Newswise — Thomas Hart Benton captured early- to mid-20th century America with a style and swagger uniquely his own. Capturing what made the painter tick—and tick-off so many people—has been a career-long pursuit of art historian Henry Adams.

In fact, Adams was one of the first scholars to take Benton seriously, paving the way for the artist’s posthumous rise in esteem (and the prices paid for his works).

For an artist considered simple and reactionary during his lifetime, the turnaround in Benton’s reputation has been dramatic—and due in no small part to the insight and scholarship of Adams, the Ruth Coulter Heede Professor of Art History at Case Western Reserve University.

“Almost without realizing it, I had written a book,” said Adams, author of the just-released Thomas Hart Benton: Discoveries and Interpretations (University of Missouri Press), a collection of writings from his nearly 30 years examining Benton’s life and career.

“When I started, there was immense hostility to Benton’s work,” said Adams “Now, he’s come back into favor.”

Nowhere is this appreciation more evident than in the sizable sums paid—and rampant fakery—of Benton artworks.

In the book’s last chapter, Adams writes of assessing the legitimacy of Benton pieces for the likes of Christie’s and others—and concluding at least half were forgeries. (When Benton died in 1975, there were no experts or catalogues of his art, providing a window for forgeries to flood the market.)

Telltale signs of fakery come in clumsy brushstrokes, or pastiches that borrow and remix elements of famous Benton paintings; Adams has even used infrared technology to peer under paint for sketch marks in fitting with Benton’s habits.

Still, “It’s easy to be fooled,” said Adams. “You hope you’re right, but definitive proof is tough.”

At one point, Adams’s identity was stolen; an unknown person, posing as Adams, vouched for the authenticity of a Benton fake in a letter to Sotheby’s.

“The brazenness of some attempts have kept me on my toes,” he said.

An artist still in review

Before Benton’s artwork found fame in the early 1930’s, he dabbled in trendy genres of the early 20th century, traveling, moving, and living in squalor until his sweeping mural America Today launched his career and solidified his artistic signature—colorful and crowded renditions of American life and history, as viewed through his own lens.

Benton had a knack for touching a nerve, Adams writes, an extension of the artist’s rabble-rousing personality. In a mural commemorating Indiana history for the World’s Fair, he juxtaposed Abraham Lincoln’s boyhood with a burning cross, illuminating members of the Ku Klux Klan, a still-controversial (yet accurate) nod to the state’s past as a hotbed for the hate group.
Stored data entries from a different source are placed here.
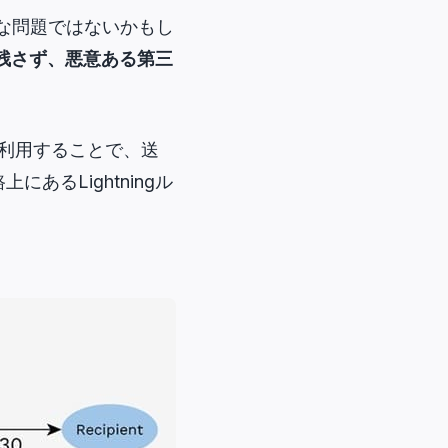
きな問題ではないかもし
残さず、悪意ある第三
利用することで、送
るLightningル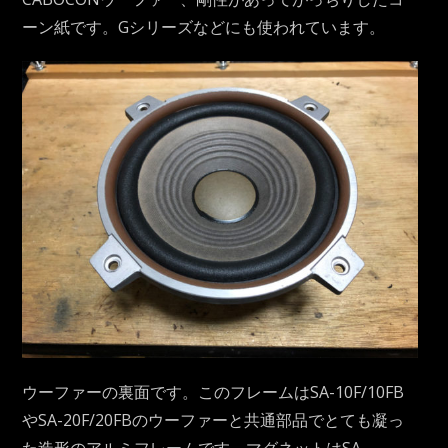
ーン紙です。Gシリーズなどにも使われています。
ウーファーの裏面です。このフレームはSA-10F/10FB
やSA-20F/20FBのウーファーと共通部品でとても凝っ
Along the way, Benton was branded a racist, anti-Semitic and a reactionary for his artwork—accusations “most of which are untrue,” according to Adams.

“Benton wanted us to see what happened, and what is happening,” said Adams. He lauds the artist’s willingness to depict prickly issues, such as income inequality, hypocrisy in religion and the media’s role in shaping prevailing views.

Essentially, Benton was ahead of his time—a common refrain in the essays, articles and speeches that are the source material for Adams’s book.

Chapters create a non-linear portrait of the artist’s life, from Benton’s use (and appreciation) of African-American subjects, his relationship with onetime student Jackson Pollack, and his unsung contributions to American music and letters.

For daring to embrace Benton’s work, Adams endured his own share of slights and dismissals. But then again, “perhaps I should not complain,” Adams writes in the book, “researching an artist who is out of favor provides a good opportunity… to make new discoveries.”

What began as an assignment for Adams in the late 1980’s—then a young curator in Kansas City tasked with creating an exhibit for Benton’s centennial—morphed into an ongoing fascination that helped re-define Benton’s legacy as an indispensable American artist.

“Benton is a much richer person and artist than I understood at first,” said Adams. “And, still, there is more to be said—still more to discover.”